Page text.
════════════════════
The Door

New Leaf

Well-Known Member
Hello dear friends,
Well. I have gone contrary to my closed door policy. Tornado fell off the wagon weeks ago and didn’t make curfew to her sober living arrangement. She got the boot. I got the call from management and had to deal with that old rollercoaster ride. Tornado did text me, asking if I would help her retrieve her things. I didn’t respond, I was too upset, and yes, angry.
Although she made this mistake, she did not follow her usual pattern of going back to the streets and off the radar.
Something new happened.
She contacted her PO and counselor, fessed up, went back to her court ordered classes. She attended her weekly court hearing and the judge gave her a chance to get back on track, with the stipulation that she find another clean and sober home and follow through with her probation requirements.
She ended up coming up to the house and we talked. It seems that she is trying her best to move forward. She explained to me that she was determined to make things right and she was not on the streets, but staying at a friends house and that it was not a good environment as people were still using there. Despite this, she has remained sober.
Feelings. Lots of feelings.
Here comes the delusional mother.
I confess.
I drove her to that house to pick up her things and brought her home. Temporarily, until her appointment with the clean and sober home.
That appointment was yesterday, and she was accepted. She will go there to live on Friday. Fingers crossed and prayers going up.
She has been waking up early in the morning to go to meetings and classes. She has been coming back in the afternoon. She has been on the phone having animated conversations. I remarked that she has a lot of friends checking in with her and she said for the first time she has reached out to mentors from her meetings and classes and that is making a big difference.
So, here we are at this juncture.
I am hoping that she will continue on this pathway, apprehensive of having her here, but also noting that she is making an effort. Actions speak louder than words.
════════════════════
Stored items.
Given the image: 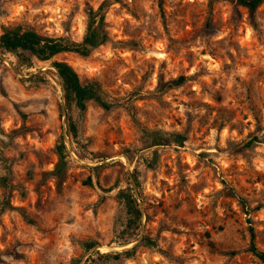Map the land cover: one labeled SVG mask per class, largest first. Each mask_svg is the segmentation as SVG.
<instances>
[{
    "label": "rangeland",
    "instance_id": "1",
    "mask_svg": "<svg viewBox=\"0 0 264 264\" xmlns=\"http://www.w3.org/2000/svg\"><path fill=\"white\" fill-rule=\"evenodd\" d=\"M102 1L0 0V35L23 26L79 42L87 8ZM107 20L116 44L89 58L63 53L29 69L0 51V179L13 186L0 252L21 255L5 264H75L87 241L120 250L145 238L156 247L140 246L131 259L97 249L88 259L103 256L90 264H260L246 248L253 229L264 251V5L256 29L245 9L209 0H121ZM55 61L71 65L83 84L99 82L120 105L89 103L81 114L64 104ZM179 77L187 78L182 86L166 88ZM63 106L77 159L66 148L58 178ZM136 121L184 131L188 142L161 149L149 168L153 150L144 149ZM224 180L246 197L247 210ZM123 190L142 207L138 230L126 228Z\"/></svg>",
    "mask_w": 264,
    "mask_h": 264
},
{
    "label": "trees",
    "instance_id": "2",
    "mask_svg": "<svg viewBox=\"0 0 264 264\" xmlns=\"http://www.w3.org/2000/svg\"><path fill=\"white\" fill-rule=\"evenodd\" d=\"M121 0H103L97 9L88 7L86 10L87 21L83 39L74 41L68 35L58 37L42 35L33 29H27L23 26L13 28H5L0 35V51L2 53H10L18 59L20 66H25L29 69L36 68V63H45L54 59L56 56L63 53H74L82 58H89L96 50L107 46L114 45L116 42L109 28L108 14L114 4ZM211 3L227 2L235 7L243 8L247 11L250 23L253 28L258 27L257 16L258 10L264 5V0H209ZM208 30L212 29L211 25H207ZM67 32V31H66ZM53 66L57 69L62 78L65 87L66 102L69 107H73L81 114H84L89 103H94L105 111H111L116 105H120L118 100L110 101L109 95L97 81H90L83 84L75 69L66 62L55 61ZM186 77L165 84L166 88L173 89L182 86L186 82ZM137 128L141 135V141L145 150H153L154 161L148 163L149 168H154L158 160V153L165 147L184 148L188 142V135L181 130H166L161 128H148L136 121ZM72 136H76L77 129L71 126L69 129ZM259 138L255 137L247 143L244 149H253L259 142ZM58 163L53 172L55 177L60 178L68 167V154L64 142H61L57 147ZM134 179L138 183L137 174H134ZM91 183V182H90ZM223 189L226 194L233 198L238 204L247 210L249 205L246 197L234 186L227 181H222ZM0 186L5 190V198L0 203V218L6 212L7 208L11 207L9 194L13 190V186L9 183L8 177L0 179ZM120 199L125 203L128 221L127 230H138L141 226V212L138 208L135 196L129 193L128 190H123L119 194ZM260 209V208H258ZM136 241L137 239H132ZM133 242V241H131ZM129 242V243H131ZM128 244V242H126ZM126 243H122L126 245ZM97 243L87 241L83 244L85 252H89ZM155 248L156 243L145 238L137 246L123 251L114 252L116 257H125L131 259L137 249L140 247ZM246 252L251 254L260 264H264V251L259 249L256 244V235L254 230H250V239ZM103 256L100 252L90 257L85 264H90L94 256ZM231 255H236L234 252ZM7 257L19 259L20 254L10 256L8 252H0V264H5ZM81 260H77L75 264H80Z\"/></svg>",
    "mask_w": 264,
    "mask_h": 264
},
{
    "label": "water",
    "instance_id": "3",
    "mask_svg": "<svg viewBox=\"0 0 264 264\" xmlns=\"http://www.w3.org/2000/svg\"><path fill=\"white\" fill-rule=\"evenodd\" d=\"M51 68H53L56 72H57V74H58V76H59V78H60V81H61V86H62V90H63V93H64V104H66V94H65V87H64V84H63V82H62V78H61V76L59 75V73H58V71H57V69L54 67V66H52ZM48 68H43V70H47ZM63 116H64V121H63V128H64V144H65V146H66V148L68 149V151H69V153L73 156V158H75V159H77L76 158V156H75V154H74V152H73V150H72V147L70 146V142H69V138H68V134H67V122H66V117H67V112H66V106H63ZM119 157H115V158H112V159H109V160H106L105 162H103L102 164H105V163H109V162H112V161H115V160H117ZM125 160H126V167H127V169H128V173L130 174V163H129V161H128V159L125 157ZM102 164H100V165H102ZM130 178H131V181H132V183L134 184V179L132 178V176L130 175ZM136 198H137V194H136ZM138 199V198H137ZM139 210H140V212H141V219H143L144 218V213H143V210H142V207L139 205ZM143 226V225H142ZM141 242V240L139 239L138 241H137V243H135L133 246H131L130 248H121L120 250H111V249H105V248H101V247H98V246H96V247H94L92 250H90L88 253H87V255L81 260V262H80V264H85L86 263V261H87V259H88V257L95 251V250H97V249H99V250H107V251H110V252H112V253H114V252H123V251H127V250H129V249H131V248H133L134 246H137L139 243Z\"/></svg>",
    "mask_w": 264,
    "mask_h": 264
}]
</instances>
════════════════════
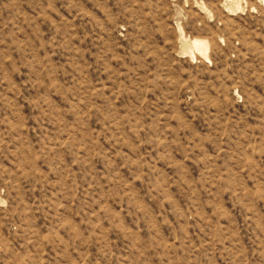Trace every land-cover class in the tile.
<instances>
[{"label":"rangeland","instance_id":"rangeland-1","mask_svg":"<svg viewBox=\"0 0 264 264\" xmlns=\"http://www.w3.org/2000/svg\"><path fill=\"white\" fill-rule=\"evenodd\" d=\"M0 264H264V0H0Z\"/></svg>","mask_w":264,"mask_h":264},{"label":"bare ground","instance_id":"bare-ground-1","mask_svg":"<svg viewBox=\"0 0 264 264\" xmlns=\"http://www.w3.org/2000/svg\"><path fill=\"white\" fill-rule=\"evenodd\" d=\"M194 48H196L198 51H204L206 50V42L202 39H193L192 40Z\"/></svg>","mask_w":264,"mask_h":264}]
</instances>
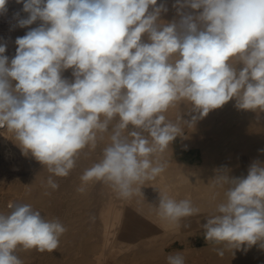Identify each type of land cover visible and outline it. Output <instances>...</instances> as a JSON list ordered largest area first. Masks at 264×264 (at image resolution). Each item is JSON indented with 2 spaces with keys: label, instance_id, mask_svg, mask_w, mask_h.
════════════════════
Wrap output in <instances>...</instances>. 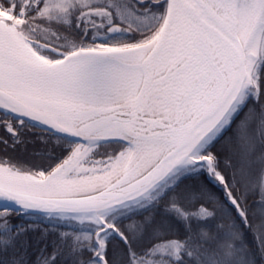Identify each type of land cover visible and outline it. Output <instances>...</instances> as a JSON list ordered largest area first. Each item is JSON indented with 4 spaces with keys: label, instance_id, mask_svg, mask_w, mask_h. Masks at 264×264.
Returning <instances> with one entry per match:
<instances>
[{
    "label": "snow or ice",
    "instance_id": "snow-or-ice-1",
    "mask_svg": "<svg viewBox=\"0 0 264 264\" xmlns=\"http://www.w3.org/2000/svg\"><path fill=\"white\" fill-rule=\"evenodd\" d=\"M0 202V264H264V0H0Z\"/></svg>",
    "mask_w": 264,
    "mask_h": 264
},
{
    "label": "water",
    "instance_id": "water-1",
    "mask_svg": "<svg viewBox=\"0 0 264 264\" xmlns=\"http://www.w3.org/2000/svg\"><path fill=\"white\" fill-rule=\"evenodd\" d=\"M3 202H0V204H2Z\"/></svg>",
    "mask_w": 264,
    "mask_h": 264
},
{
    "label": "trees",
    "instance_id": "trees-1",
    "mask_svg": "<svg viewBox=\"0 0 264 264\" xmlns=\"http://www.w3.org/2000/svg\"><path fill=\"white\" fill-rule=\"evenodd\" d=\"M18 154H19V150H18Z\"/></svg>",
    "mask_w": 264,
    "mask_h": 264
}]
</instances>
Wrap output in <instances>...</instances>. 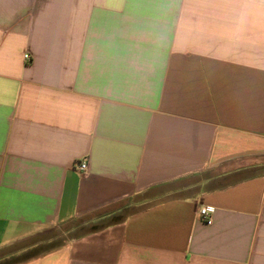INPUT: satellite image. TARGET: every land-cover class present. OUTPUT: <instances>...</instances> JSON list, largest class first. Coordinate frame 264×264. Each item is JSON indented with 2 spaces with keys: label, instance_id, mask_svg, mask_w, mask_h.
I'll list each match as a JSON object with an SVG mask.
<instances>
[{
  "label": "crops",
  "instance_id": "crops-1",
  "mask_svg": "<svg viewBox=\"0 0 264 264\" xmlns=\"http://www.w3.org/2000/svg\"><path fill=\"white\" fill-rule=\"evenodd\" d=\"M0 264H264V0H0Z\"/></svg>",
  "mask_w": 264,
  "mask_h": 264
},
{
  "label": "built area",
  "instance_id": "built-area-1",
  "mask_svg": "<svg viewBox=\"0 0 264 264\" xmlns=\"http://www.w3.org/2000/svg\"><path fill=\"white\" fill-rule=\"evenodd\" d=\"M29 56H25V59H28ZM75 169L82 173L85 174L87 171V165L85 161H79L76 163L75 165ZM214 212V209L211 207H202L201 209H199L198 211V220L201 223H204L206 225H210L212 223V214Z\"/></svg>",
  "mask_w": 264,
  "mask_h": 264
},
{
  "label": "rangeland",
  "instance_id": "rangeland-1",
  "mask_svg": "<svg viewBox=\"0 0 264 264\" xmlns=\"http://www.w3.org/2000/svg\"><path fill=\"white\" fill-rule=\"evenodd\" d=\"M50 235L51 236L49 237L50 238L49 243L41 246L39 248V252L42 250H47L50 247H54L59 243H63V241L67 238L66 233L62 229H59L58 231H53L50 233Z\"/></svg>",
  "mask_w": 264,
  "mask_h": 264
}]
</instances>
════════════════════
Your objective. Please write out the forum post word for word from "Something new happened." to "and sober home.".

Final result.
Something new happened.
She contacted her PO and counselor, fessed up, went back to her court ordered classes. She attended her weekly court hearing and the judge gave her a chance to get back on track, with the stipulation that she find another clean and sober home and follow through with her probation requirements.
She ended up coming up to the house and we talked. It seems that she is trying her best to move forward. She explained to me that she was determined to make things right and she was not on the streets, but staying at a friends house and that it was not a good environment as people were still using there. Despite this, she has remained sober.
Feelings. Lots of feelings.
Here comes the delusional mother.
I confess.
I drove her to that house to pick up her things and brought her home. Temporarily, until her appointment with the clean and sober home.